(TEXT PASSAGE)

May 21, 1952: Dodgers rout Reds with 15-run first inning

This article was written by Steven C. Weiner

In the 1950s, a kid’s trip to a Dodgers game at Ebbets Field was a very special occasion and one of unimaginable joy. The atmosphere, the color, the noise, and the food challenged all the senses. The game was an opportunity to see Jackie, Pee Wee, Duke, Campy, and all the others. If you managed to get there a half hour before first pitch and peered deep down the first-base line into the Dodgers bullpen, you could even see the pregame show from a distance.

On this night, watching a game on a small black-and-white television was an opportunity not to be taken for granted and the pregame show, Happy Felton’s Knot-Hole Gang, was not to be missed. The show brought together Little Leaguers and Dodgers players with Felton, wearing a Dodgers uniform and serving as the host. To begin, he would warm up with three youngsters and introduce a Dodgers player. Each youngster got to ask the player a baseball question.

The guest Dodger would then play catch with the kids and judge their fielding ability, arm, speed, and baseball competence. Every youngster received baseball equipment for appearing on the show. The winner, as selected by the player, would return the following day and have a televised chat with his favorite Dodger.1 It was entertainment in its simplest form, to which any kid could relate.

The matchup on May 21, 1952, pitted the Dodgers and the visiting Cincinnati Reds. Ewell Blackwell started for Cincinnati. Blackwell was a lanky, 6-foot, 6-inch, side-arming right-hander nicknamed The Whip. Warren Corbett began his SABR biography of Blackwell this way: “Fear. Ballplayers don’t like to talk about it. Rarely is a pitcher so fearsome that he can’t be ignored. Walter Johnson was one. Bob Feller. Randy Johnson. Ewell Blackwell was one.”2 Blackwell, often in poor health and suffering from shoulder pain, was having a tough season, entering the night with a 1-5 record. However, he enjoyed a solid track record against the Dodgers, including three wins in his stellar 1947 season.3

For the Dodgers, Chris Van Cuyk was a young pitcher seeking a regular spot in the starting rotation after brief opportunities in 1950 and 1951. He was the younger brother of Johnny Van Cuyk, a pitcher who had a cup of coffee4 with the Dodgers in the 1947-49 seasons without any decisions.

Tonight was not going to be Blackwell’s night. The bottom of the first inning started innocently when he got out Billy Cox on a groundout to third. After Pee Wee Reese walked and Duke Snider hit his fourth home run of the season, Blackwell would face only three more batters. When George “Shotgun” Shuba knocked in Jackie Robinson with a single to right, that ended Blackwell’s night. Bud Byerly came in to pitch to Gil Hodges, and the Reds caught Andy Pafko trying to steal third base. At that point, the Dodgers led 3-0. Five straight Dodgers had reached base, but there were now two outs in the inning. Probably no one could imagine what was about to happen.

Another 14 batters in a row reached base on seven singles, five walks, and two hit batsmen. The Dodgers led 15-0 after facing four Reds pitchers: Blackwell, Byerly, Herm Wehmeier, and Frank Smith. Reese alone reached base three times in the first inning and even Van Cuyk contributed with two singles and two RBIs. Frank Smith struck out Snider looking to end the bottom of the first inning 59 minutes after it began. (Remarkably, it took only 2:26 from start to finish to end the Reds’ nightmare.)

(End TEXT PASSAGE)

WHAT IS NEEDED: Transcribe everything in the Dodgers-Reds game account from "On this night, watching" down to "a baseball question.".

(EXTRACTED INFORMATION)

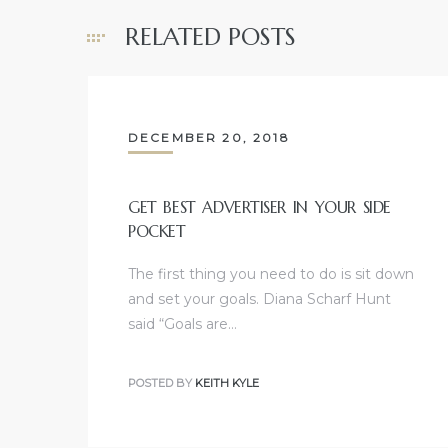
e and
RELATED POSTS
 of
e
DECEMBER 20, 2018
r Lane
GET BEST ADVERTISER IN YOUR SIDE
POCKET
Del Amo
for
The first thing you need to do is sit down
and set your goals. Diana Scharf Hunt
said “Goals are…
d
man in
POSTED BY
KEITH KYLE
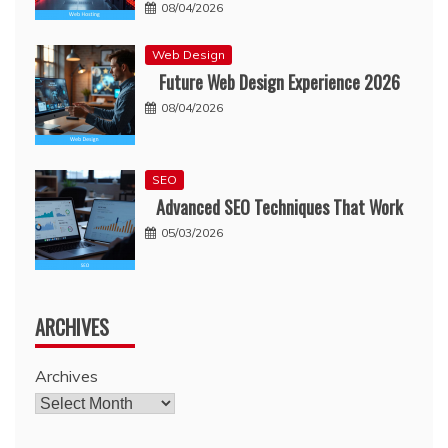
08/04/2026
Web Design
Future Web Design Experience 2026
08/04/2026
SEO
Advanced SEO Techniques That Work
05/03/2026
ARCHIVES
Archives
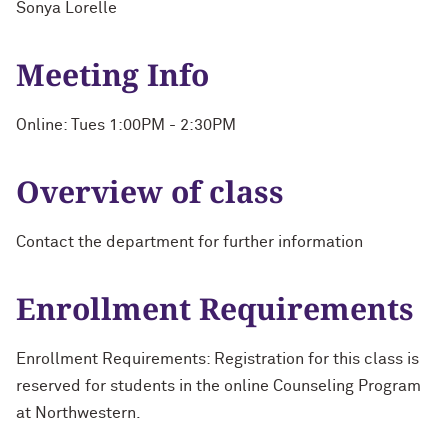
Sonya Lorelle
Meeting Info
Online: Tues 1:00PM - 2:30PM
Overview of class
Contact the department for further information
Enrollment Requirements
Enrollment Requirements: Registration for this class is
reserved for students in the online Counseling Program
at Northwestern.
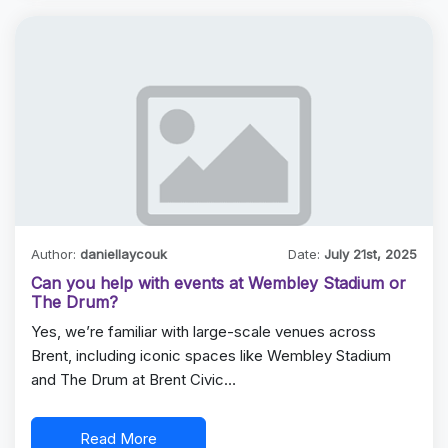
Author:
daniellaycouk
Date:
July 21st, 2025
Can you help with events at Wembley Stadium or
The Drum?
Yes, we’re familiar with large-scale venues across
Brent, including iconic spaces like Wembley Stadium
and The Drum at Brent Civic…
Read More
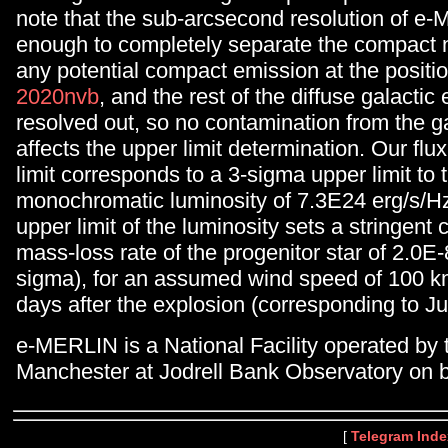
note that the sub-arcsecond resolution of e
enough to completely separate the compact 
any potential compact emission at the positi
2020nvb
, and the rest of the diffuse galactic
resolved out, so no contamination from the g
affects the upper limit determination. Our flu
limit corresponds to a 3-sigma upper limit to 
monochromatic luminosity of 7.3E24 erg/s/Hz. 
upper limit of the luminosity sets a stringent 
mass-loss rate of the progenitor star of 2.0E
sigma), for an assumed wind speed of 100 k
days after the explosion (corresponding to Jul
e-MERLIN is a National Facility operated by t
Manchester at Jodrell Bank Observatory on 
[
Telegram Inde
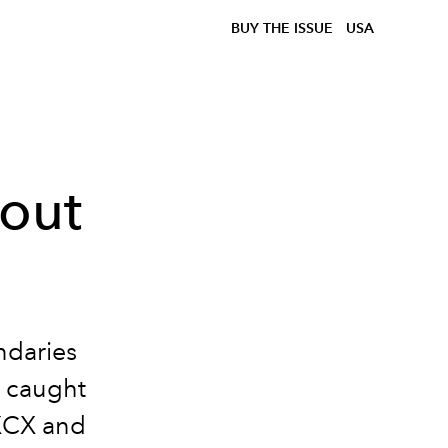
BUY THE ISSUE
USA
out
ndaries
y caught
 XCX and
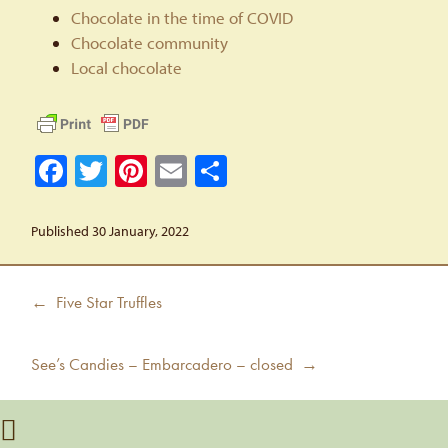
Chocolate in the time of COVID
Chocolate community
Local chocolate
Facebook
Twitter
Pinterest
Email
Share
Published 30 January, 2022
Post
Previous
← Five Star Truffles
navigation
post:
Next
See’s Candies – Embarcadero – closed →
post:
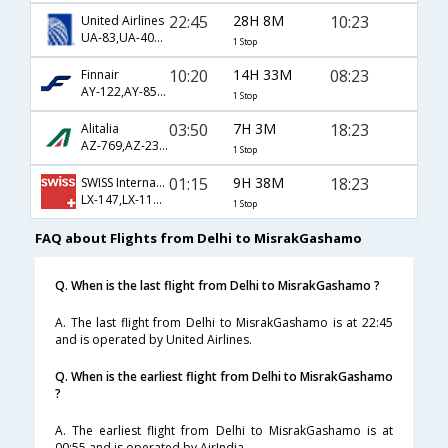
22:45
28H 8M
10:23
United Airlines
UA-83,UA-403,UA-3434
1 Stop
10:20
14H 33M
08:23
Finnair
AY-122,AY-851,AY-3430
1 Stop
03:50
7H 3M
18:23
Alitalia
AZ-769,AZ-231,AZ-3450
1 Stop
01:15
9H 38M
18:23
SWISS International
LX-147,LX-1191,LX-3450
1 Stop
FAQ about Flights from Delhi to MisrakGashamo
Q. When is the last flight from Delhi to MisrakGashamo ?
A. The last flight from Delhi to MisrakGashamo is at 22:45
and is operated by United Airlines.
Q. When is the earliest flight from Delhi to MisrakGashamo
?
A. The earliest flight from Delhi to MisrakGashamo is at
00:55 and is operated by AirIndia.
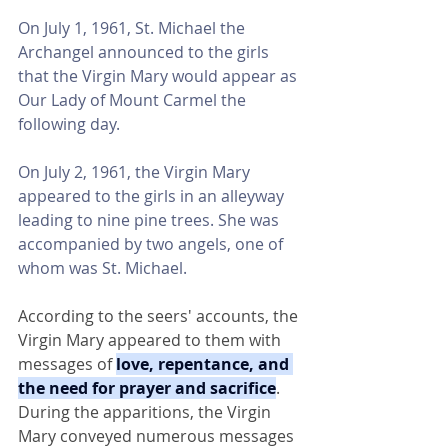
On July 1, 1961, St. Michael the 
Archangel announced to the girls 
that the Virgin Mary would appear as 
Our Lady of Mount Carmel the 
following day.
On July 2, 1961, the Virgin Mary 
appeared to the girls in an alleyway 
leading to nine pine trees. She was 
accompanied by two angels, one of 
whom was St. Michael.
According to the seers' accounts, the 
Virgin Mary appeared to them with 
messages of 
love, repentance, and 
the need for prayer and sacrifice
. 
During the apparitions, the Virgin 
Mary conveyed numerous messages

(End EXTRACTED INFORMATION)

RESULT OF THE TASK:
On this night, watching a game on a small black-and-white television was an opportunity not to be taken for granted and the pregame show, Happy Felton’s Knot-Hole Gang, was not to be missed. The show brought together Little Leaguers and Dodgers players with Felton, wearing a Dodgers uniform and serving as the host. To begin, he would warm up with three youngsters and introduce a Dodgers player. Each youngster got to ask the player a baseball question.